To-do item
Every line of the data is to be output verbatim.

Exercise data
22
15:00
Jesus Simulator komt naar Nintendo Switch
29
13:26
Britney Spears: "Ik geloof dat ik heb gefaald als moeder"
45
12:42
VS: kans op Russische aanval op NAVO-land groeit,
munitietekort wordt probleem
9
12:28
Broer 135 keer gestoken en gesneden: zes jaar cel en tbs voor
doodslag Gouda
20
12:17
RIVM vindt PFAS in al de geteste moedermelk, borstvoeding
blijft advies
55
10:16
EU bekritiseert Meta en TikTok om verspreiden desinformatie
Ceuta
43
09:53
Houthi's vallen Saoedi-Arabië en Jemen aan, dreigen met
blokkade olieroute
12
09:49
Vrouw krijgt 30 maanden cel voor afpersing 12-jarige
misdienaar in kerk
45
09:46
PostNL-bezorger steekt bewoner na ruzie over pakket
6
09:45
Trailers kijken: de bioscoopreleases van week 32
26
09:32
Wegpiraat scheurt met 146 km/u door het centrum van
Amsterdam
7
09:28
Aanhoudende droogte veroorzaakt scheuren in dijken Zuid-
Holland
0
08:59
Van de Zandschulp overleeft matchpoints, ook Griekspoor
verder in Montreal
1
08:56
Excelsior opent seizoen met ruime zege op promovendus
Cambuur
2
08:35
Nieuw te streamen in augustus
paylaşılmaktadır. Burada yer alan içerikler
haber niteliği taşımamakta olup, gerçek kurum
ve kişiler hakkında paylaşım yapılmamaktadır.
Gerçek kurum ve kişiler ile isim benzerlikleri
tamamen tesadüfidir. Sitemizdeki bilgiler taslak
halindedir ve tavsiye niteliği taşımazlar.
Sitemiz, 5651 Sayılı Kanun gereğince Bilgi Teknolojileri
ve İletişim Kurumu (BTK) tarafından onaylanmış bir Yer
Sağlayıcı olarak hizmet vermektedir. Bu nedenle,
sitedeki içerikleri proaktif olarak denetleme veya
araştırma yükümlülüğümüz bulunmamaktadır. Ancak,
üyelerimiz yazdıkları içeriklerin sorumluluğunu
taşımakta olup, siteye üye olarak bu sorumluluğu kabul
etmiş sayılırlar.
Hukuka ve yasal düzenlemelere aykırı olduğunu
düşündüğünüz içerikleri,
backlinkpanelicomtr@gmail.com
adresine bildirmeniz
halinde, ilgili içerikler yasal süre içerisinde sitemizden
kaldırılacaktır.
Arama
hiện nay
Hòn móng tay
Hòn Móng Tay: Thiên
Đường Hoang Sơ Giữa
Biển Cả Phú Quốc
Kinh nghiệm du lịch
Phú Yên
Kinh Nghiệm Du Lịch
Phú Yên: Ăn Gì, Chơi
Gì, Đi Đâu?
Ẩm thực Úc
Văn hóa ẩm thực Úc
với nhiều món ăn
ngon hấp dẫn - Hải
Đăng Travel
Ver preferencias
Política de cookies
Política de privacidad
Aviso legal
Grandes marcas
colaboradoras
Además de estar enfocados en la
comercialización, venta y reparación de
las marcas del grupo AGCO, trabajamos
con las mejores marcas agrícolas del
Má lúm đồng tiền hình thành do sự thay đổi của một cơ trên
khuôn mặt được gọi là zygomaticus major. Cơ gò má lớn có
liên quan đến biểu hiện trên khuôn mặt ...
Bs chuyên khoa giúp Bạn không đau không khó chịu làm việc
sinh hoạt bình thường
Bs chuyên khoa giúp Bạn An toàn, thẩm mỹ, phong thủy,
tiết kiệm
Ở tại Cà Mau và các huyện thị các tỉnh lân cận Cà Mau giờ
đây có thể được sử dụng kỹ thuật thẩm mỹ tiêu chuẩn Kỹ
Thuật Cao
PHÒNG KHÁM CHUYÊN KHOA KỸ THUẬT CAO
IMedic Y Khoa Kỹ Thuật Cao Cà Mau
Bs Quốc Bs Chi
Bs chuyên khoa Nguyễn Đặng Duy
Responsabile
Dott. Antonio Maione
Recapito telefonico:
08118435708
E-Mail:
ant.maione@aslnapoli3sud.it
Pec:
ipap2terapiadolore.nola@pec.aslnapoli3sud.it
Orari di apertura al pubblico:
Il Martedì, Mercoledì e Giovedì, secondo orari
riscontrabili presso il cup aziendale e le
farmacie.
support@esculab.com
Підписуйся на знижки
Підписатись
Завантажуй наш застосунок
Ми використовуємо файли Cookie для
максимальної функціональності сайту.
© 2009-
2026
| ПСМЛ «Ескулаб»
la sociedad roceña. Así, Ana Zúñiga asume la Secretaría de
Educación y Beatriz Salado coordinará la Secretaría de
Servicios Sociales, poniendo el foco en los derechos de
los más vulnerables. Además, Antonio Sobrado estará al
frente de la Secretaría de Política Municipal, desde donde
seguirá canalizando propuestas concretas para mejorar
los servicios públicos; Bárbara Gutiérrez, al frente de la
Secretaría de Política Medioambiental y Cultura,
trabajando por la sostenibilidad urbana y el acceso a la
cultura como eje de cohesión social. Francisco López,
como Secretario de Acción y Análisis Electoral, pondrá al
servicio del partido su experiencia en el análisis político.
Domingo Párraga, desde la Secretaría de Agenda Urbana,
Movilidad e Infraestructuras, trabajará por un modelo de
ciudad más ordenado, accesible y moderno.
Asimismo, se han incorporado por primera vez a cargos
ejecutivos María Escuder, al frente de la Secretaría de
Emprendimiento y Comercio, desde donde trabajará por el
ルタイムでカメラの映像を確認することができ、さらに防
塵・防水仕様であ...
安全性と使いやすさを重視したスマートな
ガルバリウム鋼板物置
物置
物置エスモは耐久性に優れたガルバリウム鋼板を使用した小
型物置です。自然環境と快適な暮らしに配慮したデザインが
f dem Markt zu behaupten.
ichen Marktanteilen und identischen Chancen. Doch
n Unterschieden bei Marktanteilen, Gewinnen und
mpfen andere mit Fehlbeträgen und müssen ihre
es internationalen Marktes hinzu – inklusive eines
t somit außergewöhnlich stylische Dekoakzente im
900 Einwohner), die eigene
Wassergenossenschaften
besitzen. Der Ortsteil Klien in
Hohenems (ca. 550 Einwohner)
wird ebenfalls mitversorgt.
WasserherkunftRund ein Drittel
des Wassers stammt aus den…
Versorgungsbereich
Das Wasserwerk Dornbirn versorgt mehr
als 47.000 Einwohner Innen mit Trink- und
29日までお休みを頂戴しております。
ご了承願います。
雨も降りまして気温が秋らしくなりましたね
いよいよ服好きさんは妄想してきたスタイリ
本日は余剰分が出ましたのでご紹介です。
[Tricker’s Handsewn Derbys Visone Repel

Finished exercise
22
15:00
Jesus Simulator komt naar Nintendo Switch
29
13:26
Britney Spears: "Ik geloof dat ik heb gefaald als moeder"
45
12:42
VS: kans op Russische aanval op NAVO-land groeit,
munitietekort wordt probleem
9
12:28
Broer 135 keer gestoken en gesneden: zes jaar cel en tbs voor
doodslag Gouda
20
12:17
RIVM vindt PFAS in al de geteste moedermelk, borstvoeding
blijft advies
55
10:16
EU bekritiseert Meta en TikTok om verspreiden desinformatie
Ceuta
43
09:53
Houthi's vallen Saoedi-Arabië en Jemen aan, dreigen met
blokkade olieroute
12
09:49
Vrouw krijgt 30 maanden cel voor afpersing 12-jarige
misdienaar in kerk
45
09:46
PostNL-bezorger steekt bewoner na ruzie over pakket
6
09:45
Trailers kijken: de bioscoopreleases van week 32
26
09:32
Wegpiraat scheurt met 146 km/u door het centrum van
Amsterdam
7
09:28
Aanhoudende droogte veroorzaakt scheuren in dijken Zuid-
Holland
0
08:59
Van de Zandschulp overleeft matchpoints, ook Griekspoor
verder in Montreal
1
08:56
Excelsior opent seizoen met ruime zege op promovendus
Cambuur
2
08:35
Nieuw te streamen in augustus
paylaşılmaktadır. Burada yer alan içerikler
haber niteliği taşımamakta olup, gerçek kurum
ve kişiler hakkında paylaşım yapılmamaktadır.
Gerçek kurum ve kişiler ile isim benzerlikleri
tamamen tesadüfidir. Sitemizdeki bilgiler taslak
halindedir ve tavsiye niteliği taşımazlar.
Sitemiz, 5651 Sayılı Kanun gereğince Bilgi Teknolojileri
ve İletişim Kurumu (BTK) tarafından onaylanmış bir Yer
Sağlayıcı olarak hizmet vermektedir. Bu nedenle,
sitedeki içerikleri proaktif olarak denetleme veya
araştırma yükümlülüğümüz bulunmamaktadır. Ancak,
üyelerimiz yazdıkları içeriklerin sorumluluğunu
taşımakta olup, siteye üye olarak bu sorumluluğu kabul
etmiş sayılırlar.
Hukuka ve yasal düzenlemelere aykırı olduğunu
düşündüğünüz içerikleri,
backlinkpanelicomtr@gmail.com
adresine bildirmeniz
halinde, ilgili içerikler yasal süre içerisinde sitemizden
kaldırılacaktır.
Arama
hiện nay
Hòn móng tay
Hòn Móng Tay: Thiên
Đường Hoang Sơ Giữa
Biển Cả Phú Quốc
Kinh nghiệm du lịch
Phú Yên
Kinh Nghiệm Du Lịch
Phú Yên: Ăn Gì, Chơi
Gì, Đi Đâu?
Ẩm thực Úc
Văn hóa ẩm thực Úc
với nhiều món ăn
ngon hấp dẫn - Hải
Đăng Travel
Ver preferencias
Política de cookies
Política de privacidad
Aviso legal
Grandes marcas
colaboradoras
Además de estar enfocados en la
comercialización, venta y reparación de
las marcas del grupo AGCO, trabajamos
con las mejores marcas agrícolas del
Má lúm đồng tiền hình thành do sự thay đổi của một cơ trên
khuôn mặt được gọi là zygomaticus major. Cơ gò má lớn có
liên quan đến biểu hiện trên khuôn mặt ...
Bs chuyên khoa giúp Bạn không đau không khó chịu làm việc
sinh hoạt bình thường
Bs chuyên khoa giúp Bạn An toàn, thẩm mỹ, phong thủy,
tiết kiệm
Ở tại Cà Mau và các huyện thị các tỉnh lân cận Cà Mau giờ
đây có thể được sử dụng kỹ thuật thẩm mỹ tiêu chuẩn Kỹ
Thuật Cao
PHÒNG KHÁM CHUYÊN KHOA KỸ THUẬT CAO
IMedic Y Khoa Kỹ Thuật Cao Cà Mau
Bs Quốc Bs Chi
Bs chuyên khoa Nguyễn Đặng Duy
Responsabile
Dott. Antonio Maione
Recapito telefonico:
08118435708
E-Mail:
ant.maione@aslnapoli3sud.it
Pec:
ipap2terapiadolore.nola@pec.aslnapoli3sud.it
Orari di apertura al pubblico:
Il Martedì, Mercoledì e Giovedì, secondo orari
riscontrabili presso il cup aziendale e le
farmacie.
support@esculab.com
Підписуйся на знижки
Підписатись
Завантажуй наш застосунок
Ми використовуємо файли Cookie для
максимальної функціональності сайту.
© 2009-
2026
| ПСМЛ «Ескулаб»
la sociedad roceña. Así, Ana Zúñiga asume la Secretaría de
Educación y Beatriz Salado coordinará la Secretaría de
Servicios Sociales, poniendo el foco en los derechos de
los más vulnerables. Además, Antonio Sobrado estará al
frente de la Secretaría de Política Municipal, desde donde
seguirá canalizando propuestas concretas para mejorar
los servicios públicos; Bárbara Gutiérrez, al frente de la
Secretaría de Política Medioambiental y Cultura,
trabajando por la sostenibilidad urbana y el acceso a la
cultura como eje de cohesión social. Francisco López,
como Secretario de Acción y Análisis Electoral, pondrá al
servicio del partido su experiencia en el análisis político.
Domingo Párraga, desde la Secretaría de Agenda Urbana,
Movilidad e Infraestructuras, trabajará por un modelo de
ciudad más ordenado, accesible y moderno.
Asimismo, se han incorporado por primera vez a cargos
ejecutivos María Escuder, al frente de la Secretaría de
Emprendimiento y Comercio, desde donde trabajará por el
ルタイムでカメラの映像を確認することができ、さらに防
塵・防水仕様であ...
安全性と使いやすさを重視したスマートな
ガルバリウム鋼板物置
物置
物置エスモは耐久性に優れたガルバリウム鋼板を使用した小
型物置です。自然環境と快適な暮らしに配慮したデザインが
f dem Markt zu behaupten.
ichen Marktanteilen und identischen Chancen. Doch
n Unterschieden bei Marktanteilen, Gewinnen und
mpfen andere mit Fehlbeträgen und müssen ihre
es internationalen Marktes hinzu – inklusive eines
t somit außergewöhnlich stylische Dekoakzente im
900 Einwohner), die eigene
Wassergenossenschaften
besitzen. Der Ortsteil Klien in
Hohenems (ca. 550 Einwohner)
wird ebenfalls mitversorgt.
WasserherkunftRund ein Drittel
des Wassers stammt aus den…
Versorgungsbereich
Das Wasserwerk Dornbirn versorgt mehr
als 47.000 Einwohner Innen mit Trink- und
29日までお休みを頂戴しております。
ご了承願います。
雨も降りまして気温が秋らしくなりましたね
いよいよ服好きさんは妄想してきたスタイリ
本日は余剰分が出ましたのでご紹介です。
[Tricker’s Handsewn Derbys Visone Repel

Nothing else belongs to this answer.